Project Euler Problem 566

Adam plays the following game with his birthday cake.

Project Euler Problem 566

Solution

Answer: 329569369413585

A full derivation of Project Euler 566 is extremely long and involves modeling the cake process as a finite interval-exchange / parity system on the circle. The key observation is that after all cuts are projected onto the common refinement of endpoints generated by

$$\frac1a,\quad \frac1b,\quad \frac1{\sqrt c},$$

the process becomes a finite toggle system on disjoint atomic arcs. Each flip toggles the parity of a contiguous block, and the evolution can be represented as a permutation with sign changes. The quantity $F(a,b,c)$ is then the order of the induced transformation, computable from its cycle decomposition and least common multiples of cycle periods.
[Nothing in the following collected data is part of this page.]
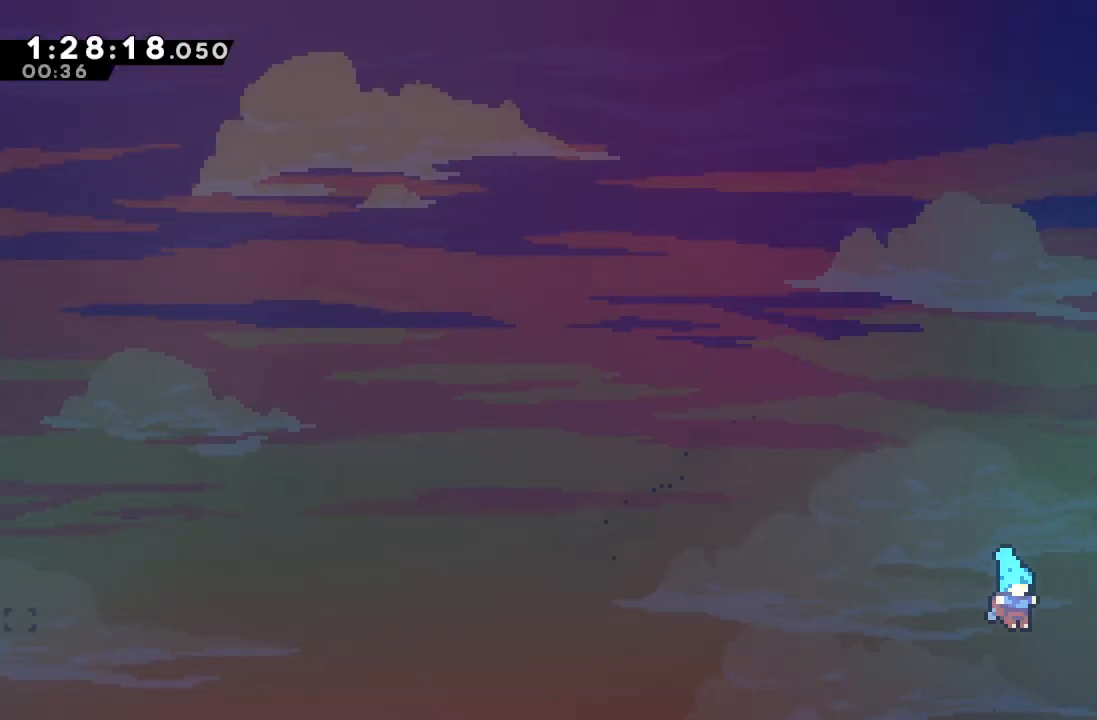
{"buttons": [], "left_stick": "center", "right_stick": "center", "events": []}
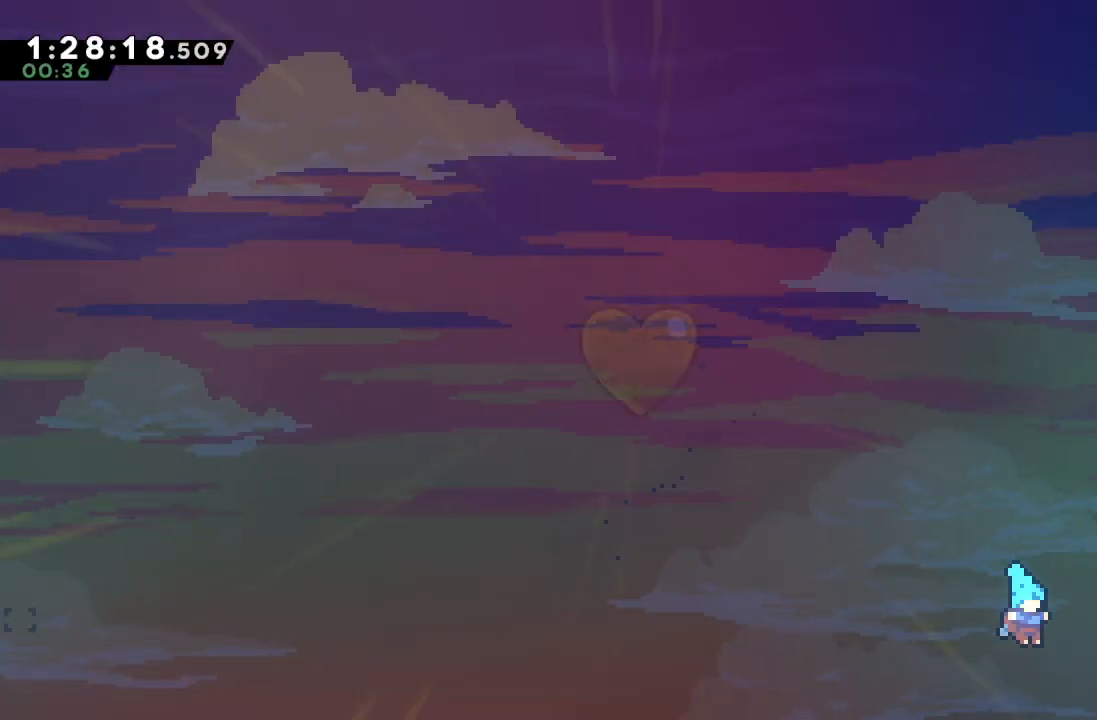
{"buttons": ["CIRCLE"], "left_stick": "center", "right_stick": "center", "events": [[217, "R2", "down"], [267, "DPAD_UP", "down"], [350, "DPAD_UP", "up"], [350, "R2", "up"], [367, "CIRCLE", "down"], [417, "CIRCLE", "up"], [483, "CIRCLE", "down"]]}
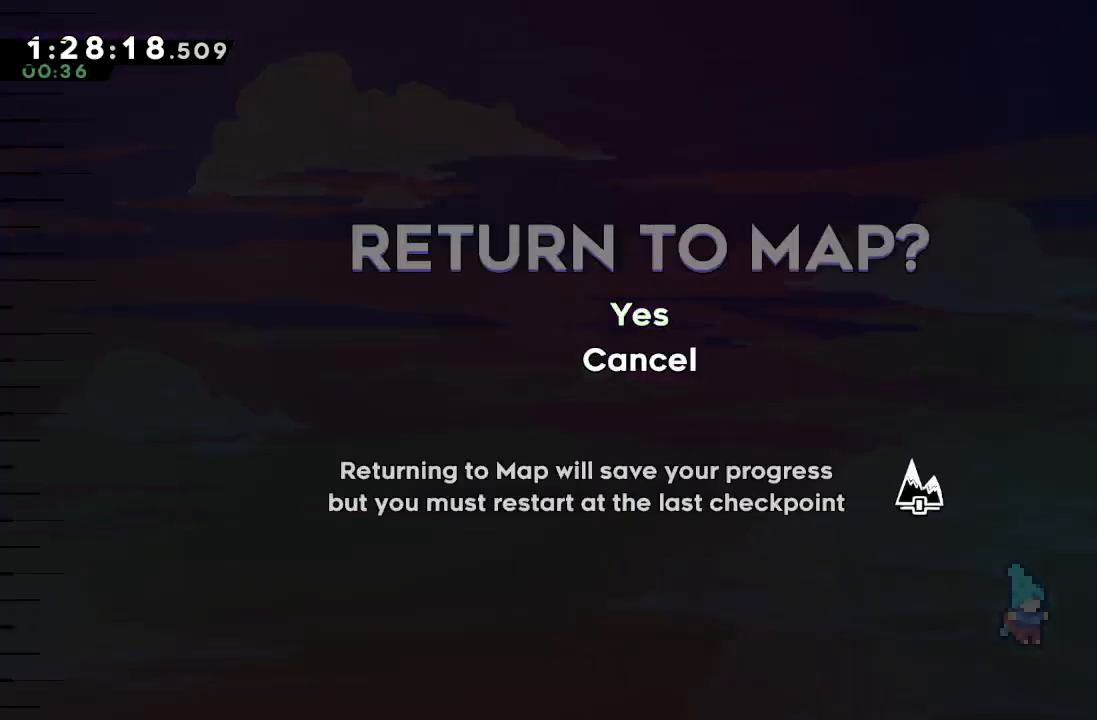
{"buttons": [], "left_stick": "center", "right_stick": "center", "events": [[50, "CIRCLE", "up"], [117, "CIRCLE", "down"], [183, "CIRCLE", "up"]]}
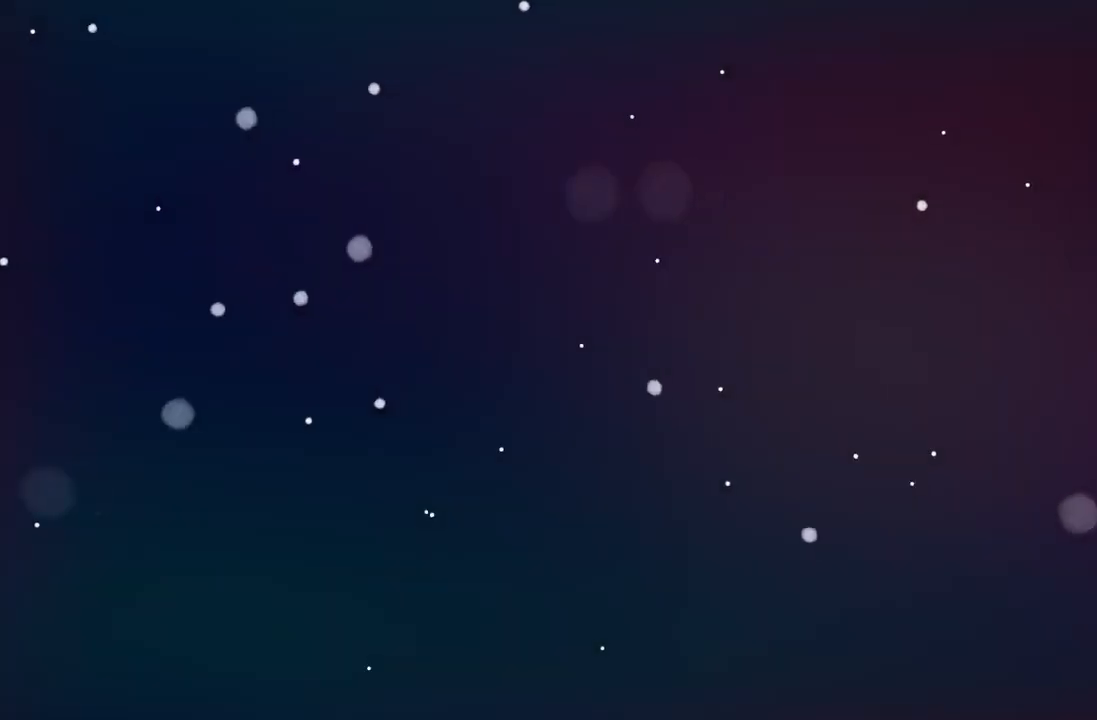
{"buttons": [], "left_stick": "center", "right_stick": "center", "events": []}
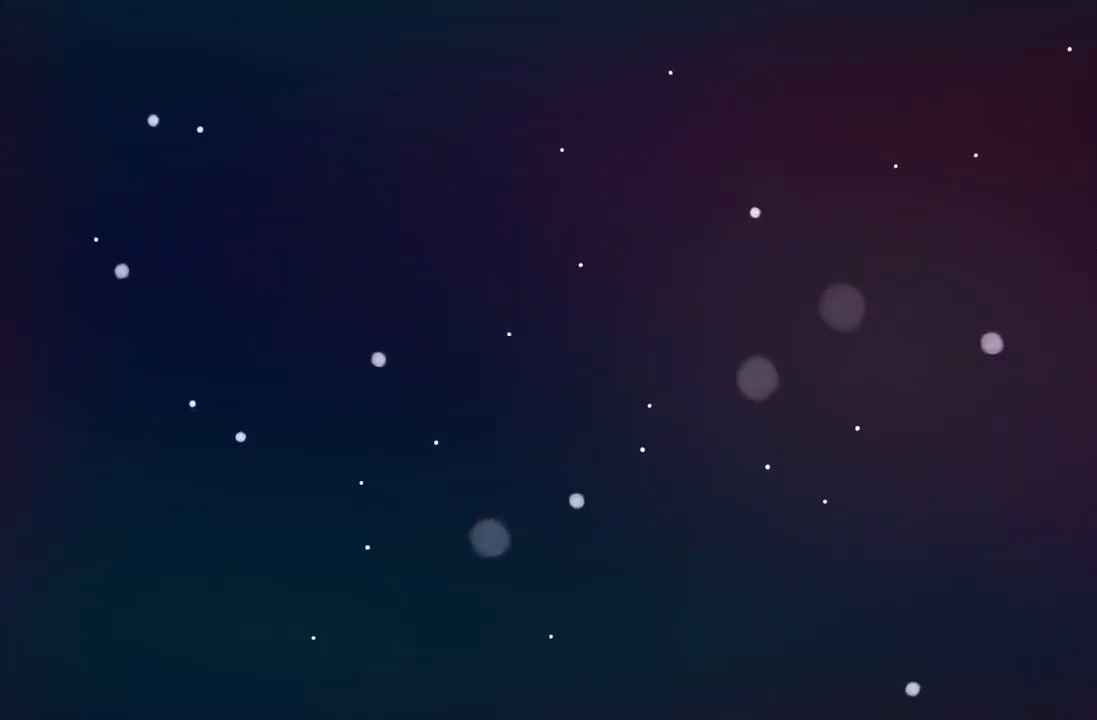
{"buttons": [], "left_stick": "center", "right_stick": "center", "events": []}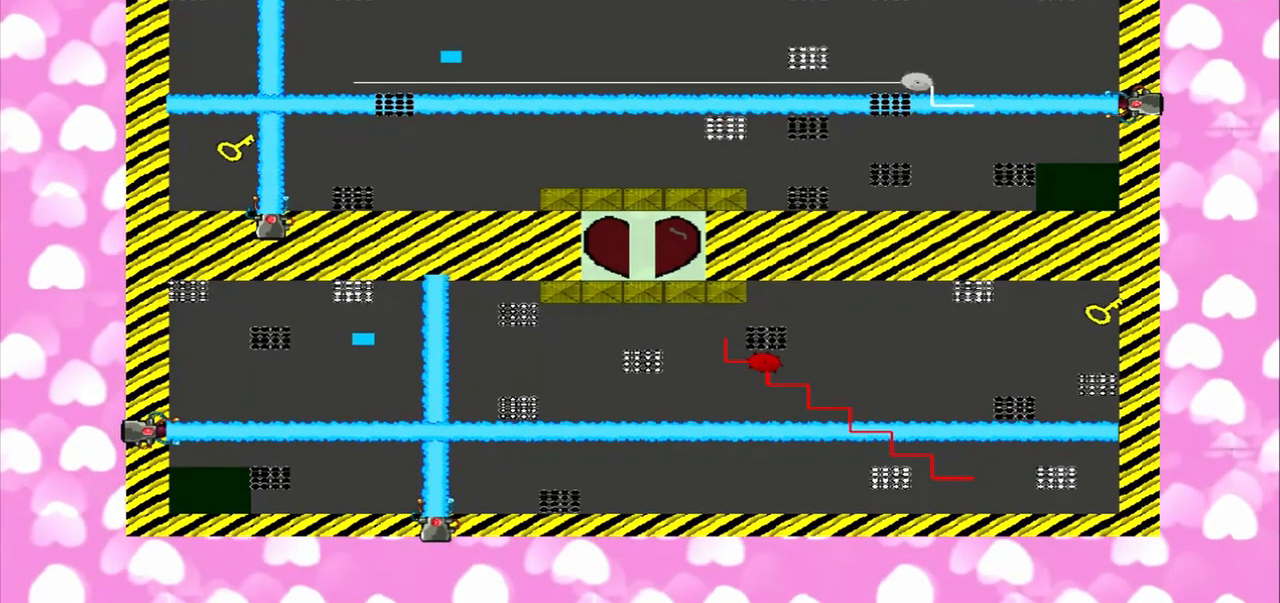
Gameplay with a controller (PlayStation layout); each line is a JSON object with the inputs held at the frame after it. "events" lists button and stick changes between this image and that frame as [ms after this image, input, new state], when the widget could be followed in between. Not read: L2 L3 R2 R3.
{"buttons": [], "left_stick": "left", "right_stick": "left", "events": [[292, "right_stick", "left"], [375, "right_stick", "right"], [417, "left_stick", "left"], [500, "right_stick", "left"]]}
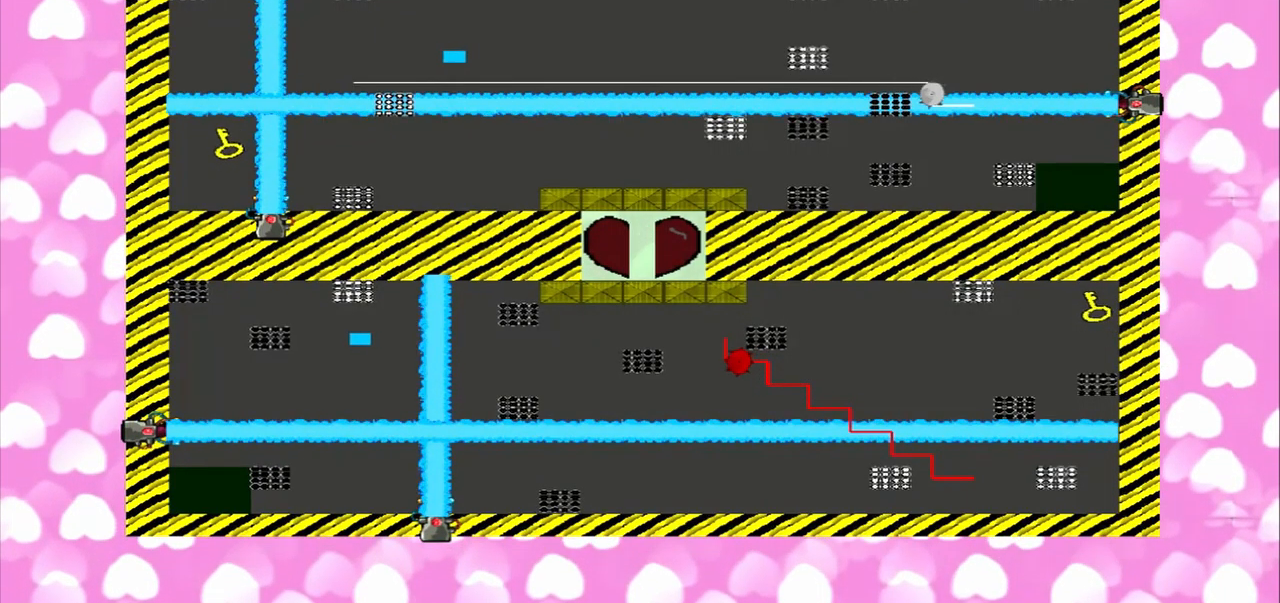
{"buttons": [], "left_stick": "left", "right_stick": "left", "events": [[167, "left_stick", "right"], [250, "left_stick", "left"], [292, "right_stick", "right"], [375, "right_stick", "left"]]}
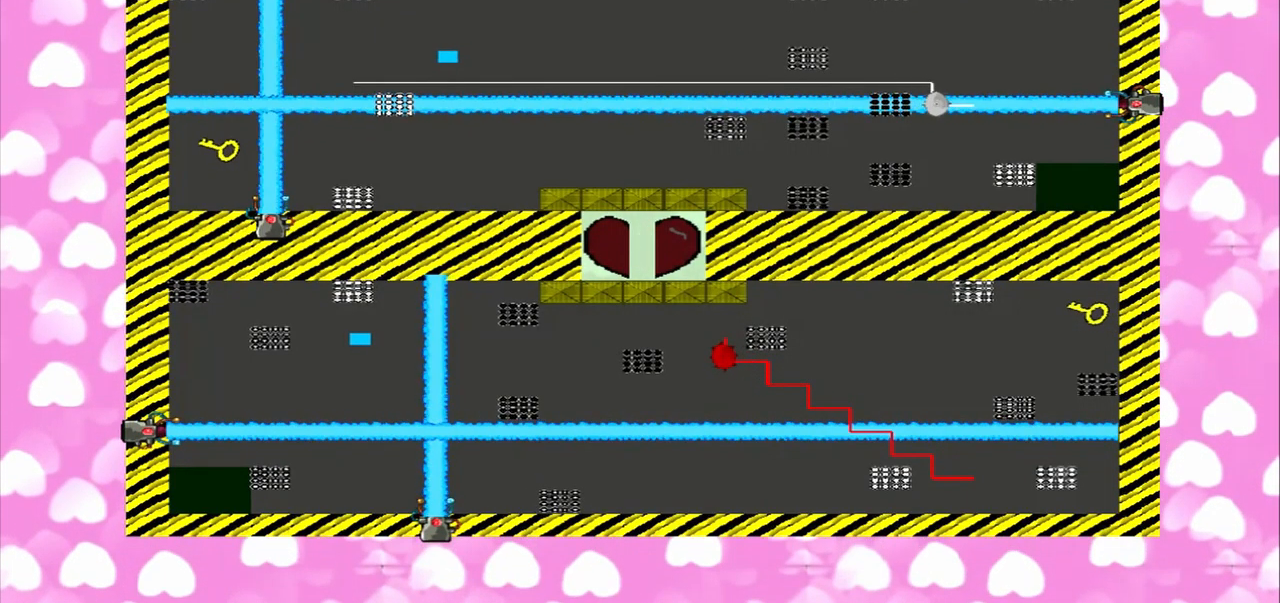
{"buttons": [], "left_stick": "left", "right_stick": "right", "events": [[83, "left_stick", "right"], [83, "right_stick", "right"], [167, "left_stick", "left"]]}
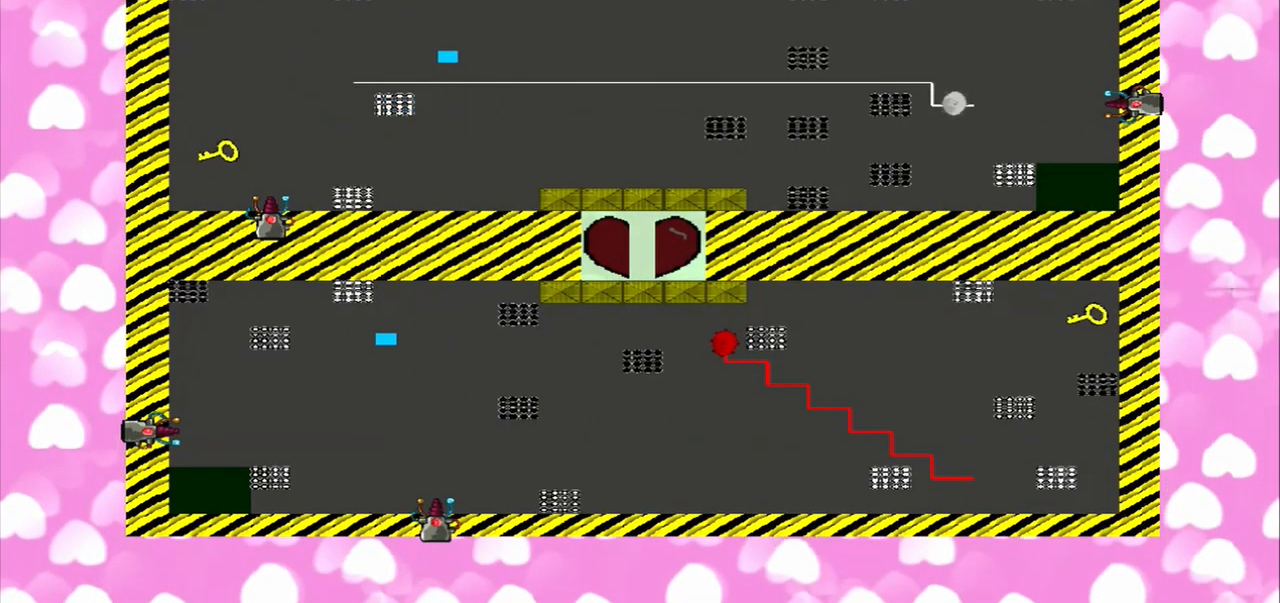
{"buttons": [], "left_stick": "left", "right_stick": "right", "events": []}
Efficient solvers avoid geometric simulation and instead:

  1. Construct the finite atomization of the circle.
  2. Encode each step as a parity-toggle permutation.
  3. Compress one full $(x,y,z)$-cycle into a single transformation.
  4. Compute the transformation order via cycle decomposition / LCM methods.
  5. Sum all values for

$$9 \le a < b < c \le 53.$$

The known checks are:

  • $F(9,10,11)=60$
  • $F(10,14,16)=506$
  • $F(15,16,17)=785232$
  • $G(11)=60$
  • $G(14)=58020$
  • $G(17)=1269260$

A verified implementation gives

$$G(53)=329569369413585.$$

A published verified solution repository explicitly lists this final value.